Les denses lots d’immeubles allant jusqu’à 10 étages ont été conçus pour être rapidement remaniés à l’issue des Jeux. Dans les logements des athlètes, les cloisons sont démontables et un circuit de récupération dans le cadre du Grand Paris, dans lequel le village est intégré, a déjà été mis en place, notamment pour le matériel d’ascenseur, car le village olympique nécessite bien plus d’ascenseurs que des habitations et bureaux classiques.
Maquette du village olympique Paris 2024. Crédit maquettesarchimade.fr
L’émergence d’un urbanisme olympique en France
En France, la reconnaissance du concept d’héritage et les impératifs temporels et budgétaires, dès la candidature de la ville de Paris, se sont traduits par la mise en place de ce que les promoteurs, juristes et urbanistes, appellent maintenant “l’urbanisme olympique”. Régi par des règles urbanistiques et environnementales classiques mais aussi dérogatoires, il émerge comme un nouveau modèle d’urbanisme à double vitesse. C’est la Société de livraison des ouvrages olympiques (Solidéo), établissement public créé en 2017, qui a la charge de veiller à la construction du village olympique durable tandis que les ouvrages temporaires tout comme l’événementiel relève de la responsabilité du Comité des Jeux olympiques et paralympiques (COJO).
Parmi les nombreuses spécificités de l’urbanisme olympique, on note notamment le raccourcissement des procédures pour tenir les délais, la création d’un permis dit “à double état” qui doit permettre à l’administration d’analyser le projet du village olympique et le projet post-JO, et des processus participatifs allégés. Si ces règles dérogatoires au droit commun permettent la construction de projets urbains importants en des temps records, elles favorisent cependant une fabrique technocratique et potentiellement traumatique de la ville. La mobilisation en avril contre la destruction des jardins ouvriers d’Aubervilliers, site du futur centre aquatique était venue étoffer la critique d’un urbanisme encore “tape à l’œil”, “à contre sens de l’histoire” et qui risquerait de devenir applicable à d’autres événements.
Conclusions
Finalement, au-delà du temps cours des olympiades, les enjeux globaux et locaux des JO tendent à impacter durablement la ville hôte. La promotion du sport et des valeurs associées s’accompagne généralement d’un développement de l’offre sportive sur le territoire. En outre, si les stratégies territoriales engagées par la ville hôte réussissent, les JO représentent un tremplin important pour le développement touristique, économique et urbain de la ville dans les années suivantes. Le village olympique, emblème urbain des Jeux, participe grandement à la construction de la réputation internationale de la ville hôte. Dans ces conditions, des moyens exceptionnels sont mis à la disposition des aménageurs, pour créer des morceaux de ville dans des temps records, mais aussi garantir leur intégration durable au-delà des JO.

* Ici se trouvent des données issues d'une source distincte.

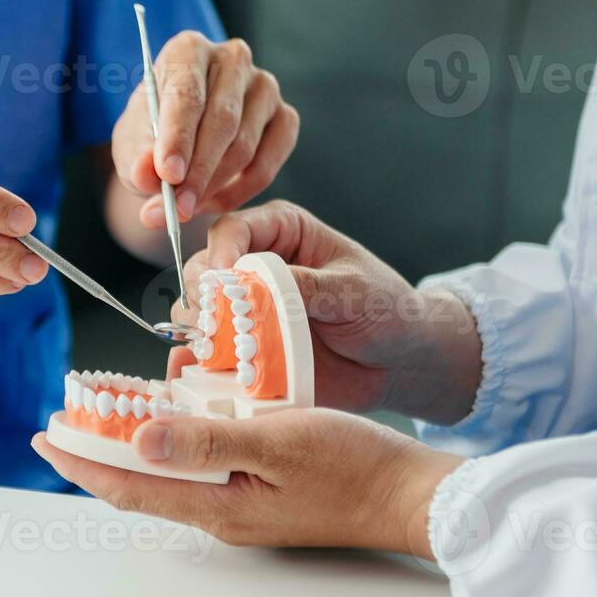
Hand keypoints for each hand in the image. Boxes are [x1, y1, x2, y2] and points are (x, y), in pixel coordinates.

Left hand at [32, 408, 461, 554]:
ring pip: (168, 478)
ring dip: (133, 449)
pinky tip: (175, 420)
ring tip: (107, 415)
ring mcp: (241, 509)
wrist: (410, 497)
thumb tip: (140, 441)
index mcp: (217, 504)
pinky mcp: (262, 497)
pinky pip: (201, 473)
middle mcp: (221, 514)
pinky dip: (175, 446)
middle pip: (139, 485)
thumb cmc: (354, 467)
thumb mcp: (277, 439)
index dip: (80, 460)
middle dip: (96, 454)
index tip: (44, 434)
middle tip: (66, 419)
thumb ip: (207, 441)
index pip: (126, 485)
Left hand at [112, 33, 298, 227]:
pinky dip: (238, 192)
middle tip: (177, 209)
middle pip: (222, 120)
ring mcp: (265, 86)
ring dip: (213, 186)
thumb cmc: (152, 135)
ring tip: (185, 207)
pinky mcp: (285, 117)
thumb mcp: (132, 148)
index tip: (168, 175)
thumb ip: (137, 160)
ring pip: (244, 147)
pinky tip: (211, 201)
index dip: (178, 137)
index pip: (187, 93)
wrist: (181, 141)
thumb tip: (148, 174)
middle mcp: (232, 58)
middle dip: (197, 172)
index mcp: (188, 50)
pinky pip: (266, 166)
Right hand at [169, 201, 482, 422]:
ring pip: (196, 309)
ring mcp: (245, 310)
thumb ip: (307, 285)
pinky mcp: (243, 348)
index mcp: (282, 232)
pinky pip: (208, 352)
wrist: (399, 362)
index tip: (225, 276)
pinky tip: (210, 368)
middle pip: (203, 268)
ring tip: (217, 346)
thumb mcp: (352, 290)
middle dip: (203, 293)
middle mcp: (254, 267)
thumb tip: (258, 283)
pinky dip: (203, 360)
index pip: (234, 229)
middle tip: (216, 319)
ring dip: (200, 328)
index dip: (222, 250)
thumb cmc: (385, 310)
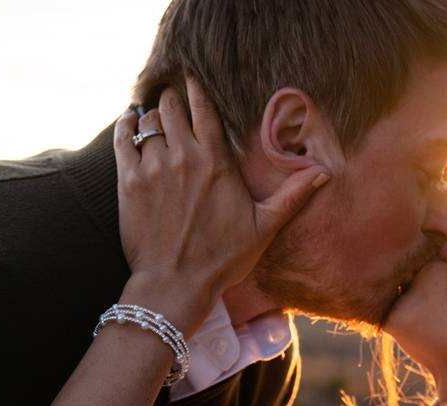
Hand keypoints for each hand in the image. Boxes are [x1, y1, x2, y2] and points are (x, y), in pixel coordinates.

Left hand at [114, 77, 329, 305]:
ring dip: (150, 117)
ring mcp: (153, 168)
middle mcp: (184, 157)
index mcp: (216, 162)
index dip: (197, 88)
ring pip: (147, 121)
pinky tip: (128, 124)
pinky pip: (122, 139)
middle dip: (172, 101)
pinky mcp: (128, 183)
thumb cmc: (222, 259)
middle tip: (173, 105)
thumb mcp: (263, 227)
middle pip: (171, 106)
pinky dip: (124, 127)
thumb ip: (291, 196)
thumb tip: (323, 174)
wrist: (175, 285)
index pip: (204, 107)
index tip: (192, 79)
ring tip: (153, 121)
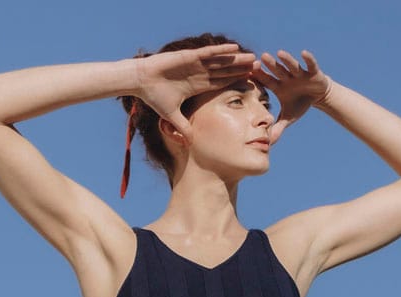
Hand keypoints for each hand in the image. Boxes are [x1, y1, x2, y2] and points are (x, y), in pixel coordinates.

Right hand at [134, 43, 256, 143]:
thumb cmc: (154, 97)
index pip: (221, 84)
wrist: (141, 82)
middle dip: (241, 70)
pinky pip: (209, 53)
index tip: (250, 84)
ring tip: (252, 57)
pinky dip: (221, 51)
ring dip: (236, 59)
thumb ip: (183, 127)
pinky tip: (235, 49)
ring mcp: (196, 64)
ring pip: (221, 61)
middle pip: (225, 71)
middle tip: (258, 68)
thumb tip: (189, 143)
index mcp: (198, 86)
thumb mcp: (172, 116)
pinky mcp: (189, 57)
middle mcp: (200, 74)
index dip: (236, 83)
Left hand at [246, 49, 331, 145]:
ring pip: (291, 65)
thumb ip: (278, 127)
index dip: (259, 76)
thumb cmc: (300, 103)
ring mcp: (299, 73)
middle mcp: (287, 77)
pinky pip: (310, 64)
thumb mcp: (288, 117)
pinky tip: (303, 53)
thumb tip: (269, 143)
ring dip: (286, 60)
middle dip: (270, 64)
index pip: (267, 80)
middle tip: (261, 58)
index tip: (249, 72)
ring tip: (279, 53)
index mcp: (279, 86)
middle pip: (277, 70)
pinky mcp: (313, 71)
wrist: (317, 96)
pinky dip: (308, 59)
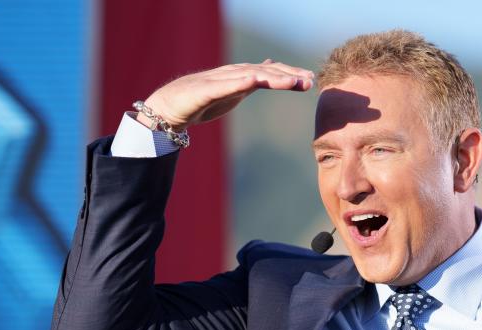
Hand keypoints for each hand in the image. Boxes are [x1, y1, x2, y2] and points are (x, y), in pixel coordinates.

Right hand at [140, 60, 313, 130]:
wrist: (169, 107)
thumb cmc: (201, 99)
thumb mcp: (232, 91)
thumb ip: (250, 82)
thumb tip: (266, 70)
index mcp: (240, 76)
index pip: (270, 73)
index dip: (290, 75)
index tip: (311, 80)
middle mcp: (233, 74)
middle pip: (265, 72)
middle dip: (288, 75)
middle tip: (310, 80)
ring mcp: (219, 81)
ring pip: (249, 76)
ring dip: (272, 77)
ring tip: (292, 81)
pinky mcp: (206, 91)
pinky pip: (225, 86)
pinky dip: (240, 82)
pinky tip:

Cependant, si la fabrique des villages olympiques est aujourd’hui renouvelée par les enjeux d’héritage et d’écologie, elle reste encore pour les habitants un processus de transformation rapide de leur environnement urbain, potentiellement traumatique. À ce titre, on peut questionner pour les prochaines années le ressenti des habitants de Saint-Ouen, Saint-Denis et Ile-Saint-Denis à qui on promet des infrastructures neuves : dans quelle mesure en disposent-ils vraiment ? Sachant qu’on sait déjà que les retombées réputationnelles des Jeux iront à Paris, ville, et certainement pas à ceux qu’on appelle trop souvent parisiens sans qu’ils bénéficient localement des aménités de la capitale.